French President Emmanuel Macron has pushed through a controversial bill that would increase the retirement age from 62 to 64, bypassing parliament and invoking a special constitutional power on Thursday.
The decision was made just minutes before the scheduled vote, as the government had no guarantee that the bill would receive a majority in the National Assembly, France’s lower house of parliament.
The bill, which has been met with major strikes and protests across the country since January, is the flagship legislation of Macron’s second term.
As lawmakers gathered in the National Assembly to vote on the bill, leftist members of parliament broke into the French national anthem, the Marseillaise, preventing Prime Minister Elisabeth Borne from speaking and prompting the speaker to suspend the session.

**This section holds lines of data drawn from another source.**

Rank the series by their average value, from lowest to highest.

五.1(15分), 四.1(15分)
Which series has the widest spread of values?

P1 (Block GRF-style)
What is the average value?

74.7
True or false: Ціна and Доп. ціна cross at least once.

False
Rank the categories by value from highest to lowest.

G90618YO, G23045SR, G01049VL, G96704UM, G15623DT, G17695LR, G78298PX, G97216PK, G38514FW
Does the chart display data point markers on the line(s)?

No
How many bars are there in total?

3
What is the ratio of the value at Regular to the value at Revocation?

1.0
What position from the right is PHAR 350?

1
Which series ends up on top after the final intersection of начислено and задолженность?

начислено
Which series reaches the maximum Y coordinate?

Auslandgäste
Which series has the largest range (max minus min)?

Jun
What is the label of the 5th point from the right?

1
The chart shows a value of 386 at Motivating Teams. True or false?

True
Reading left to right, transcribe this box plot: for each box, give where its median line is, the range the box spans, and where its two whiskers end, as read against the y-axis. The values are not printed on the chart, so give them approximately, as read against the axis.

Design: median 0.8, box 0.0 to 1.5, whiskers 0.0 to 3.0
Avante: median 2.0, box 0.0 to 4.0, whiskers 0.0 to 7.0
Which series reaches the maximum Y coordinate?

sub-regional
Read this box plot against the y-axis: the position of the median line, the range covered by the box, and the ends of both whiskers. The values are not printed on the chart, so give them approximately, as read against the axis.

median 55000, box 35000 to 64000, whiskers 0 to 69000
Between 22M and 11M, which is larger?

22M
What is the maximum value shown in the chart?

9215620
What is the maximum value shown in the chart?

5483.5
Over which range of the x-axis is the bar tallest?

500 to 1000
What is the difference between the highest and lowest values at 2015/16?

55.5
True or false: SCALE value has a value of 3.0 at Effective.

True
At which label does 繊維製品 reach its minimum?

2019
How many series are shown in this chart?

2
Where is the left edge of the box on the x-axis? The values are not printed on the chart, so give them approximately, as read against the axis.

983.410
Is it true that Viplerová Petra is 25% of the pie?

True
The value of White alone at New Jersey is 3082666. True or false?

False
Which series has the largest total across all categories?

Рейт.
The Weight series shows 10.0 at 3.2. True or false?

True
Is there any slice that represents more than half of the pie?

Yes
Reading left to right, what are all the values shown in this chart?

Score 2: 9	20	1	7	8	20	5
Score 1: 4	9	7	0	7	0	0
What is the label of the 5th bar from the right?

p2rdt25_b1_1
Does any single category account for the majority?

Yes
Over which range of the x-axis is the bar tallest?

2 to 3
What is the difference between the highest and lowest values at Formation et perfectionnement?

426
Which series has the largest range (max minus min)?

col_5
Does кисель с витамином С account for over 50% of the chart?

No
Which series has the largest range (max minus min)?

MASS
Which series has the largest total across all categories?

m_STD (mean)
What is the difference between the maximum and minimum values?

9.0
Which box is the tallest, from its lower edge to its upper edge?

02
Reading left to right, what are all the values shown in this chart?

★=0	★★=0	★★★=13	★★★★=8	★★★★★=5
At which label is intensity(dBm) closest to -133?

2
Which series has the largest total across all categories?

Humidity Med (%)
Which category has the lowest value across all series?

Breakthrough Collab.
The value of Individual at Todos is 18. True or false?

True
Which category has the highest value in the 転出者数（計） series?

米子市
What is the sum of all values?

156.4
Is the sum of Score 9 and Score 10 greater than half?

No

The move is expected to trigger a no-confidence motion in Macron’s government, which has lost its parliamentary majority.
Earlier in the day, the Senate adopted the bill in a 193-114 vote, largely expected due to the conservative majority of the upper house of parliament favoring raising the retirement age. Leftists and far-right lawmakers are strongly opposed, and conservatives are divided, making the outcome unpredictable.
Macron has argued that raising the retirement age will ensure workers contribute more to the system, which the government says is on course to run a deficit.
He has promoted the pension changes as central to his vision for making the French economy more competitive.
However, the bill has sparked widespread protests and strikes throughout France, with nearly 500,000 people protesting against it on Wednesday.
The atmosphere was tense outside of the parliament as heavily armed guards and riot police ringed the picturesque neighborhoods around the National Assembly.
Economic challenges have prompted widespread unrest across Western Europe, with teachers, junior doctors, and public transport staff striking for higher wages in Britain, and Spain’s leftist government joining with labor unions to announce a “historic” deal to save its pension system by raising social security costs for higher wage earners.